Il vicepresidente entra poi nel dettaglio, per sottolineare una criticità: "Questo comporta che lo scarico dalla diga regolatrice, che raggiunge un massimo di 170 metri cubi al secondo e che oltre non può andare, non si rivela sufficiente rispetto al volume di acqua che entra nel bacino: l'aspetto su cui ragionare, soprattutto in ottica futura, è proprio questo".
Tornando sulla situazione odierna, Gavazzoni ricorda come dal 1965 il Consiglio superiore dei lavori pubblici abbia fissato il limite massimo dell'invaso del lago di Garda ad un livello di 140 centimetri, con punte eccezionali previste di 175 centimetri sopra lo zero idrometrico: "Nonostante oggi ci troviamo di poco sopra il limite massimo, siamo comunque ancora lontani dal limite considerato eccezionale".
"Per quanto riguarda le zone di maggiore criticità, l'Alto Garda non ne ha di particolari – specifica il vicepresidente della Comunità del Garda – e i problemi maggiori possono verificarsi ad esempio in comuni come Lazise, dove il centro storico in prossimità del vecchio porto è più prossimo allo zero idrometrico e dove l'acqua attualmente arriva praticamente a livello del suolo".
Un'ultima considerazione Gavazzoni la dedica alla gestione di eventuali esondazioni: "Quando si parla dei rischi conseguenti a queste situazioni, per non creare allarmismi va tenuto conto che anche in caso di esondazioni, quelle lacustri sono meno violente, e quindi, più gestibili rispetto ad esempio a quelle dei fiumi".
Ad analizzare la situazione, con uno sguardo attento all'alto Garda trentino, è anche la sindaca di Riva del Garda Cristina Santi che specifica come la situazione sia completamente sotto controllo: "A Riva del Garda non ci sono problemi e in nessuna zona del lago si può parlare di allarme.
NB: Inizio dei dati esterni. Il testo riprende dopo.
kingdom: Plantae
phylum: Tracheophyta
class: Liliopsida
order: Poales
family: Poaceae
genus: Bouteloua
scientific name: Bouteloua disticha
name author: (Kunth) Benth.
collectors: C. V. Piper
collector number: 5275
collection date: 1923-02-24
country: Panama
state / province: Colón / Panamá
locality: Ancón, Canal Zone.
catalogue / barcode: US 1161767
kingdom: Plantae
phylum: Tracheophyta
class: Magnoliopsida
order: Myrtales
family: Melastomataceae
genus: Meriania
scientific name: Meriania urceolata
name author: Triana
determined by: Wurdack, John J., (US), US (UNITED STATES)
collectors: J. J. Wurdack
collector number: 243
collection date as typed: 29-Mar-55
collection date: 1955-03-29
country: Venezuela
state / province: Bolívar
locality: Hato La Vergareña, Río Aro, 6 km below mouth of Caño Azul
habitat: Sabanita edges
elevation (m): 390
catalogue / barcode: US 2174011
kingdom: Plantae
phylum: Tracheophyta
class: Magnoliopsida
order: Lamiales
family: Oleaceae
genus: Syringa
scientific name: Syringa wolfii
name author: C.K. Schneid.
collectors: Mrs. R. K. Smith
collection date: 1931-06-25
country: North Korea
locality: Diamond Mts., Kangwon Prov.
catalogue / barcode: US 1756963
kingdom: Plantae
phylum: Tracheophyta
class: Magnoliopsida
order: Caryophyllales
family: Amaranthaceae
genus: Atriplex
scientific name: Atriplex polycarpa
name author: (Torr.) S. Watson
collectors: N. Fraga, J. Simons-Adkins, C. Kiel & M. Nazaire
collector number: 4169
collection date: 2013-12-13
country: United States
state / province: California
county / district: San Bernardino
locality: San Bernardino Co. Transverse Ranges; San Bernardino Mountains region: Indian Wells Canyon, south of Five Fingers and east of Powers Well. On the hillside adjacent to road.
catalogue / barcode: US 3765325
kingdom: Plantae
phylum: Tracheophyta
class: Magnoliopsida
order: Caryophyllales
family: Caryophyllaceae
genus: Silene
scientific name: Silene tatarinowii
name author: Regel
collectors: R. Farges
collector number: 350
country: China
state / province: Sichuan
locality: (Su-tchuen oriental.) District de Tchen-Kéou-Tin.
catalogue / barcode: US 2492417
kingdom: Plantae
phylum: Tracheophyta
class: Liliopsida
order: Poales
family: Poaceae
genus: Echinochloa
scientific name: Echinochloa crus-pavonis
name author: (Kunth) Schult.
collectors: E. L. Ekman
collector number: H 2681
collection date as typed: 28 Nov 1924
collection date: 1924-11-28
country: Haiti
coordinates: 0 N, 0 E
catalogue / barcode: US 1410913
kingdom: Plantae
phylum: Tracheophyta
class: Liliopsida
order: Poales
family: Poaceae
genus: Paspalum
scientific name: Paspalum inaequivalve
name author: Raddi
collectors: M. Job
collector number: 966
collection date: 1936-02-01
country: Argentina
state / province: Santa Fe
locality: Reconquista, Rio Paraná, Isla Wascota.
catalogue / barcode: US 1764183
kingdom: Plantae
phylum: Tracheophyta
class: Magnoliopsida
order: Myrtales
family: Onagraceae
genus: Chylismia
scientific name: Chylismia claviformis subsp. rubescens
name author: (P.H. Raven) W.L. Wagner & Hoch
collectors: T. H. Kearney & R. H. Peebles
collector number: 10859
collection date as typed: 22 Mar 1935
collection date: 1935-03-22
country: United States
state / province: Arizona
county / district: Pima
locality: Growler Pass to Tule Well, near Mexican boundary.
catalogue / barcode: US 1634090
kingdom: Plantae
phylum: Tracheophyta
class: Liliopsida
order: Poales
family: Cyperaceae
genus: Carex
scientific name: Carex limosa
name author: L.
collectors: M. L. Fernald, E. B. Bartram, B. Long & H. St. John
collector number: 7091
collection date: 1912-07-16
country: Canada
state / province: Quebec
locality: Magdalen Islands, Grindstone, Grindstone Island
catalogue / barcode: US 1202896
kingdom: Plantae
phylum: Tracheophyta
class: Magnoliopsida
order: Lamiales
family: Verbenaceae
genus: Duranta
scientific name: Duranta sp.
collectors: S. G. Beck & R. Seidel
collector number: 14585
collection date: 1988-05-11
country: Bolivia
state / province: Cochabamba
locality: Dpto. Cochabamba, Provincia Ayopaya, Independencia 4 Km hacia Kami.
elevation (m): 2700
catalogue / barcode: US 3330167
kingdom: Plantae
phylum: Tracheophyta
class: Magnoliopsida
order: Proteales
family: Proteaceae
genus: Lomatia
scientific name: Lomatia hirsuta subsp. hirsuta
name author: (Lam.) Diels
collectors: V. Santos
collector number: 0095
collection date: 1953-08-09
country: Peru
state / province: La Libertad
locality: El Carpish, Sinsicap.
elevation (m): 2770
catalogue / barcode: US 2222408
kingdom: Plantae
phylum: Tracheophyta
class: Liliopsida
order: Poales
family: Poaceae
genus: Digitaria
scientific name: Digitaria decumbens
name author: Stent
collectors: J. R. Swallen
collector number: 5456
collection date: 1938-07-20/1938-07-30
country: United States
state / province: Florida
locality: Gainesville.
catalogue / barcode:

Qualche problema in più si registra solo nel basso Garda ma comunque, nonostante il livello idrometrico sia alto, la situazione idraulica e la sicurezza sono comunque garantiti".
Dello stesso avviso è anche il sindaco di Nago Torbole Gianni Morandi, che sottolinea comunque come sia importante monitorare la situazione: "I livelli alti del lago spingono naturalmente ad alzare la soglia dell'attenzione sul fenomeno, ma molti enti sono operativi in tal senso per garantire il controllo e la sicurezza e quindi la situazione rispetto agli anni scorsi è maggiormente sotto controllo. Nel complesso è naturale che qualche disagio si possa verificare, ma al momento non è il caso assolutamente di creare particolari allarmismi".